*Given text*.
============
  7. But, during the five-year provisional period, a freedom seeker may be deported upon conviction of a felony or for the commission of certain repeated misdemeanors. Whether the entire family unit would need to be deported in such cases would be a decision by a judge made in the best interests of all family members (including the needs of children and the wishes of other adults in the family unit).
  8. Upon completion of the five-year provisional period, the freedom seeker would be granted permanent resident status, free to begin the process of seeking U. S. citizenship according to processes currently in place for green card residents.
  9. Anyone found in the United States without necessary proof of citizenship would not be deported, but would instead be sent to an official Port of Entry, where the five-year processing would begin. (Note how this would eliminate the advantage currently gained by sneaking across the border. Freedom seekers would gain a time advantage by starting, right up front, at a legal Port of Entry.)

Main Advantages:

  1. Immigrants would be spread across the United States, rather than straining the resources of just a few southwestern states.
  2. Our nation’s approach would shift from one of suspicion to that of compassion. We would, in short, be readopting the approach of Emma Lazarus on the Statue of Liberty: “Give me your tired, your poor, your huddled masses yearning to breathe free …”
  3. Legal process would become the preferred method of migrants seeking to enter the United States.
  4. Our immigration process would more closely match the highly successful Ellis Island method, wherein huge numbers of seekers of opportunity came to our shores during the 19th and 20th centuries.
  5. Community service projects (e. g. litter collection) would improve the living environment for all of us.
  6. Research has demonstrated that immigrants, once established in the United States, become productive citizens who pay taxes and support economic growth.
  7. For those of us from Judeo-Christian backgrounds, we would more closely fulfill the commandment found in Deuteronomy 10:19: “And you are to love those who are foreigners, for you yourselves were foreigners in Egypt.” (There are many other similar verses to be found in the Bible.)
============
*Raw data*.
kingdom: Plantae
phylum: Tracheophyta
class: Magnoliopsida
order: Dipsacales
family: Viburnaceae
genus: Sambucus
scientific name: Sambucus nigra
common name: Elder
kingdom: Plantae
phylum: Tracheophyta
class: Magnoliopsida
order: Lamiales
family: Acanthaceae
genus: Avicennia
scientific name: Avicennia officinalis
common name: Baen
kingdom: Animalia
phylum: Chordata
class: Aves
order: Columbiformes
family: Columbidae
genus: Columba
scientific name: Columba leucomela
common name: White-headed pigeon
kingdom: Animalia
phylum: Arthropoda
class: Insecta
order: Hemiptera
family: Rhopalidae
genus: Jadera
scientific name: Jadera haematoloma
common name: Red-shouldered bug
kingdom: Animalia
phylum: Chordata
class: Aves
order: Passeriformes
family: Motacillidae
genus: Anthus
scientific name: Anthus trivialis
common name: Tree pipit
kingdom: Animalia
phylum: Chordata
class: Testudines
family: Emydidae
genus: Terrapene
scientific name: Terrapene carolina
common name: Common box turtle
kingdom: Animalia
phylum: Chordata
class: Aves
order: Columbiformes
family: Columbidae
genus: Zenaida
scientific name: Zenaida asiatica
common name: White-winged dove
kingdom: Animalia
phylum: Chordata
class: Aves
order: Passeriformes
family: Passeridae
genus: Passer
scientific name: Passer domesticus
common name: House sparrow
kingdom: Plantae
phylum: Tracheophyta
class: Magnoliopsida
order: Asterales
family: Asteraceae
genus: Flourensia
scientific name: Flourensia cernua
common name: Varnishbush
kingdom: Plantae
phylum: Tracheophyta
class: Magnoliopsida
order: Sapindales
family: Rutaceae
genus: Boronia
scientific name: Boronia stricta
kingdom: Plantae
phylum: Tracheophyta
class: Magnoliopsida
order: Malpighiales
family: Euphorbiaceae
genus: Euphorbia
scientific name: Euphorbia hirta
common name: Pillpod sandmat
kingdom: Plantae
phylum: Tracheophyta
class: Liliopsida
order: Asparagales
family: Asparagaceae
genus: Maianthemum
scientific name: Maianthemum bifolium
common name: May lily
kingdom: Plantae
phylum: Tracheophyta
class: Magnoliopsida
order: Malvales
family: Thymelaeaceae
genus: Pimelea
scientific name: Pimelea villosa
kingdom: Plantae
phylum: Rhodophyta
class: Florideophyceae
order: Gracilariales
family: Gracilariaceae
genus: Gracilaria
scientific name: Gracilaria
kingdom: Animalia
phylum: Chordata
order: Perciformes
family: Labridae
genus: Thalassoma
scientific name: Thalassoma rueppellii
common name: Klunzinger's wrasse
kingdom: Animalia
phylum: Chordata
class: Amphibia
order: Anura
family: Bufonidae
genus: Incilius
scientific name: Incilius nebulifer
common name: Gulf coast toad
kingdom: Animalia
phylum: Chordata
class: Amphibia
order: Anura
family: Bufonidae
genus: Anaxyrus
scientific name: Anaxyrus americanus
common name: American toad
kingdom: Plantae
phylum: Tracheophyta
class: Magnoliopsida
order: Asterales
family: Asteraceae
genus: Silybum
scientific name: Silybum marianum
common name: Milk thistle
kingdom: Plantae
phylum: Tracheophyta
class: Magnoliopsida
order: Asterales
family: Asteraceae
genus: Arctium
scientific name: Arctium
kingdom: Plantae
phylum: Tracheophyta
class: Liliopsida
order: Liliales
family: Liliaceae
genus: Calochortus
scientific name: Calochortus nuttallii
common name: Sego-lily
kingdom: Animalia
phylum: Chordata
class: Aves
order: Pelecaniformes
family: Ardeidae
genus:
============
*Your task*.
Copy the immigration proposal from "4. Our immigration" to "and 20th centuries.", replacing "shores" with "coasts".

*Result*.
4. Our immigration process would more closely match the highly successful Ellis Island method, wherein huge numbers of seekers of opportunity came to our coasts during the 19th and 20th centuries.